Monday, January 12, 2015

different people
































Life is made up of moments and seasons and periods of time.
Looking back on this past year I can’t even comprehend all of the moments and seasons and periods of time that passed.
I’ve lived in three different apartments and been many different people.
Not in the multiple-personality-where-I-literally-am-many-different-people sort of way.
But in the I-have-changed-and-grown-so-many-different-ways-at-different-times sort of way.
I remember the Summer when I was completely alone for most of my time.
And i would sit on my balcony on the little folding chair from the kitchen.
And i would watch all the Swig customers use the drive-through and all my ward members run around doing things that should be done in Summer.
And i would think too much and watch too much.
I remember the apartment where nobody talked to each other.
And I would escape to the climbing gym and make my interactions there.
And pretend that I liked where I was in life.
I look at my life now, that is completely different.
Where I am never alone.
And i don’t watch life pass me by, I shield my eyes from it.
So that I don’t get distracted by sadness and confusion.
Where I am starting to think about what I want in my life and where I want to be.
All of these different people I have been….they’re hard to let go of.

But I like this person the most.

Friday, January 9, 2015

confessionals










































> I may have taken this picture whilst driving.
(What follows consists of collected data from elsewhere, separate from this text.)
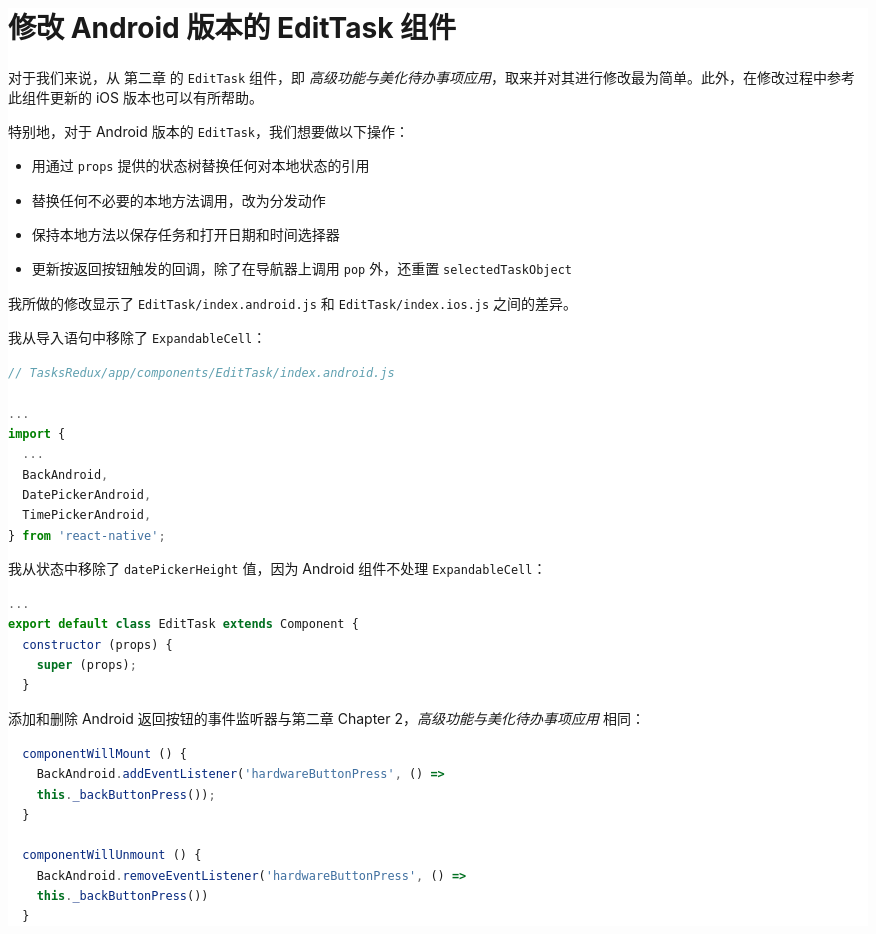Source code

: # 修改 Android 版本的 EditTask 组件

对于我们来说，从 第二章 的 `EditTask` 组件，即 *高级功能与美化待办事项应用*，取来并对其进行修改最为简单。此外，在修改过程中参考此组件更新的 iOS 版本也可以有所帮助。

特别地，对于 Android 版本的 `EditTask`，我们想要做以下操作：

+   用通过 `props` 提供的状态树替换任何对本地状态的引用

+   替换任何不必要的本地方法调用，改为分发动作

+   保持本地方法以保存任务和打开日期和时间选择器

+   更新按返回按钮触发的回调，除了在导航器上调用 `pop` 外，还重置 `selectedTaskObject`

我所做的修改显示了 `EditTask/index.android.js` 和 `EditTask/index.ios.js` 之间的差异。

我从导入语句中移除了 `ExpandableCell`：

```js
// TasksRedux/app/components/EditTask/index.android.js 

... 
import { 
  ... 
  BackAndroid, 
  DatePickerAndroid, 
  TimePickerAndroid, 
} from 'react-native'; 

```

我从状态中移除了 `datePickerHeight` 值，因为 Android 组件不处理 `ExpandableCell`：

```js
... 
export default class EditTask extends Component { 
  constructor (props) { 
    super (props); 
  } 

```

添加和删除 Android 返回按钮的事件监听器与第二章 Chapter 2，*高级功能与美化待办事项应用* 相同：

```js
  componentWillMount () { 
    BackAndroid.addEventListener('hardwareButtonPress', () => 
    this._backButtonPress()); 
  } 

  componentWillUnmount () { 
    BackAndroid.removeEventListener('hardwareButtonPress', () => 
    this._backButtonPress()) 
  } 

```
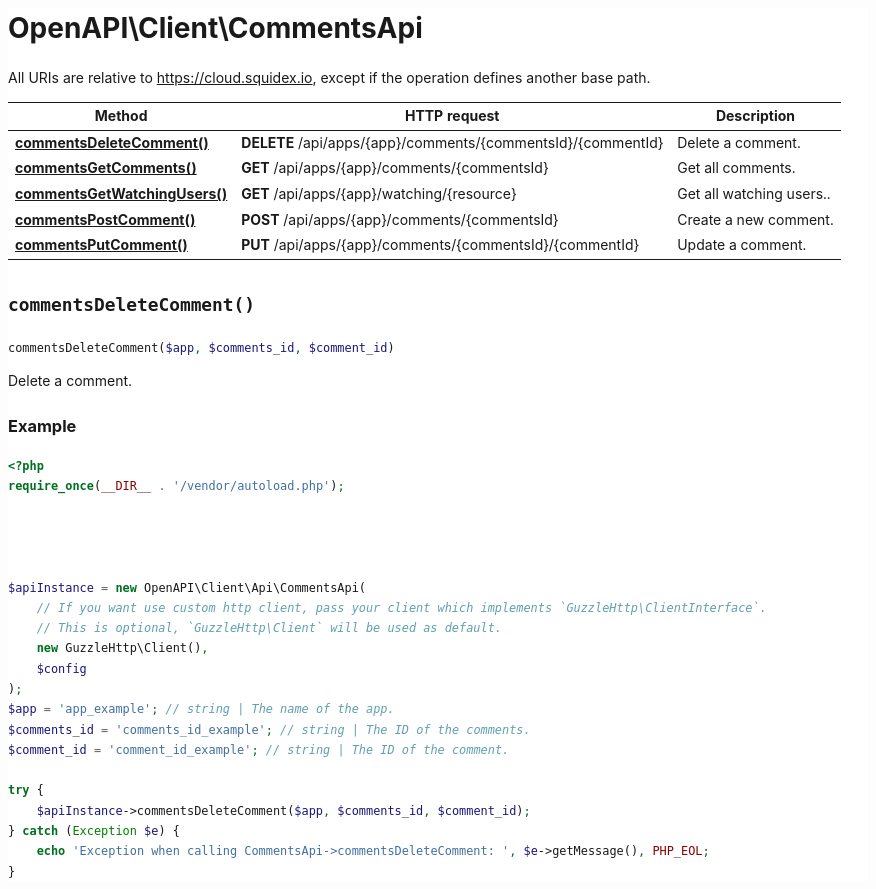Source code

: # OpenAPI\Client\CommentsApi

All URIs are relative to https://cloud.squidex.io, except if the operation defines another base path.

| Method | HTTP request | Description |
| ------------- | ------------- | ------------- |
| [**commentsDeleteComment()**](CommentsApi.md#commentsDeleteComment) | **DELETE** /api/apps/{app}/comments/{commentsId}/{commentId} | Delete a comment. |
| [**commentsGetComments()**](CommentsApi.md#commentsGetComments) | **GET** /api/apps/{app}/comments/{commentsId} | Get all comments. |
| [**commentsGetWatchingUsers()**](CommentsApi.md#commentsGetWatchingUsers) | **GET** /api/apps/{app}/watching/{resource} | Get all watching users.. |
| [**commentsPostComment()**](CommentsApi.md#commentsPostComment) | **POST** /api/apps/{app}/comments/{commentsId} | Create a new comment. |
| [**commentsPutComment()**](CommentsApi.md#commentsPutComment) | **PUT** /api/apps/{app}/comments/{commentsId}/{commentId} | Update a comment. |


## `commentsDeleteComment()`

```php
commentsDeleteComment($app, $comments_id, $comment_id)
```

Delete a comment.

### Example

```php
<?php
require_once(__DIR__ . '/vendor/autoload.php');




$apiInstance = new OpenAPI\Client\Api\CommentsApi(
    // If you want use custom http client, pass your client which implements `GuzzleHttp\ClientInterface`.
    // This is optional, `GuzzleHttp\Client` will be used as default.
    new GuzzleHttp\Client(),
    $config
);
$app = 'app_example'; // string | The name of the app.
$comments_id = 'comments_id_example'; // string | The ID of the comments.
$comment_id = 'comment_id_example'; // string | The ID of the comment.

try {
    $apiInstance->commentsDeleteComment($app, $comments_id, $comment_id);
} catch (Exception $e) {
    echo 'Exception when calling CommentsApi->commentsDeleteComment: ', $e->getMessage(), PHP_EOL;
}
```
Or not. (But I did.....)

> I didn't shower for five straight days this week. Forgive me.

> I most definitely touched poop on multiple occasions this week. It gets bad when you stop thinking "Ew. I'm gonna vomit" and now all you think is "Ugh. Not again."
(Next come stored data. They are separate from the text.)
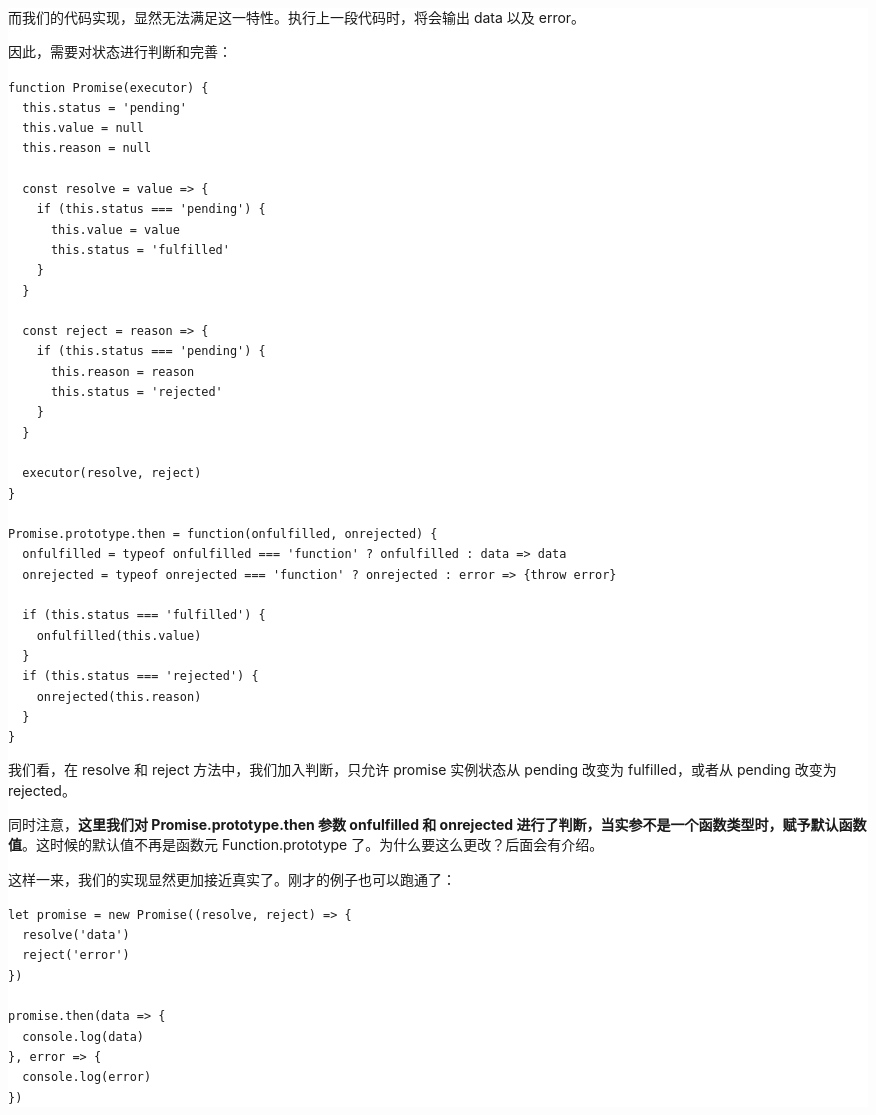 而我们的代码实现，显然无法满足这一特性。执行上一段代码时，将会输出 data 以及 error。

因此，需要对状态进行判断和完善：

```
function Promise(executor) {
  this.status = 'pending'
  this.value = null
  this.reason = null

  const resolve = value => {
    if (this.status === 'pending') {
      this.value = value
      this.status = 'fulfilled'
    }
  }

  const reject = reason => {
    if (this.status === 'pending') {
      this.reason = reason
      this.status = 'rejected'
    }
  }

  executor(resolve, reject)
}

Promise.prototype.then = function(onfulfilled, onrejected) {
  onfulfilled = typeof onfulfilled === 'function' ? onfulfilled : data => data
  onrejected = typeof onrejected === 'function' ? onrejected : error => {throw error}

  if (this.status === 'fulfilled') {
    onfulfilled(this.value)
  }
  if (this.status === 'rejected') {
    onrejected(this.reason)
  }
}
```

我们看，在 resolve 和 reject 方法中，我们加入判断，只允许 promise 实例状态从 pending 改变为 fulfilled，或者从 pending 改变为 rejected。

同时注意，**这里我们对 Promise.prototype.then 参数 onfulfilled 和 onrejected 进行了判断，当实参不是一个函数类型时，赋予默认函数值**。这时候的默认值不再是函数元 Function.prototype 了。为什么要这么更改？后面会有介绍。

这样一来，我们的实现显然更加接近真实了。刚才的例子也可以跑通了：

```
let promise = new Promise((resolve, reject) => {
  resolve('data')
  reject('error')
})

promise.then(data => {
  console.log(data)
}, error => {
  console.log(error)
})
```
> I probably said the distasteful "f" word a few times yesterday. And by probably I mean yes. I did.

> I ate five donuts at work the other day. And my belly was definitely not happy. And neither were my co-workers but I'll keep blaming that old guy over there.



blondeambition

Friday, January 2, 2015

new years































January 1st.
(Or 2nd for the procrastinators.....)
The day to reflect on the past year and bask in the light of all that you've learned.
But lesbi-honest.
How much did I actually learn?
I wound up in the hospital, got fired from my job for being "too hormonal", and dropped out of school.
But I can very much assure you that I forgot. ALOT of stuff.
I forgot where I set my keys down...five too many times.
I forgot how to work a VCR...I put my '90s birthing to shame.
I forgot about the word loquacious....which is one of my favorites.
I forgot about that twenty dollars hidden in my winter clothes pocket.
I forgot that eating a lot of sugar does in fact create a monster in your belly.
I forgot that filling your life with things that you hate can also create a monster in your belly.
And most importantly...i forgot that sometimes Pinterest has the absolute worst ideas ever.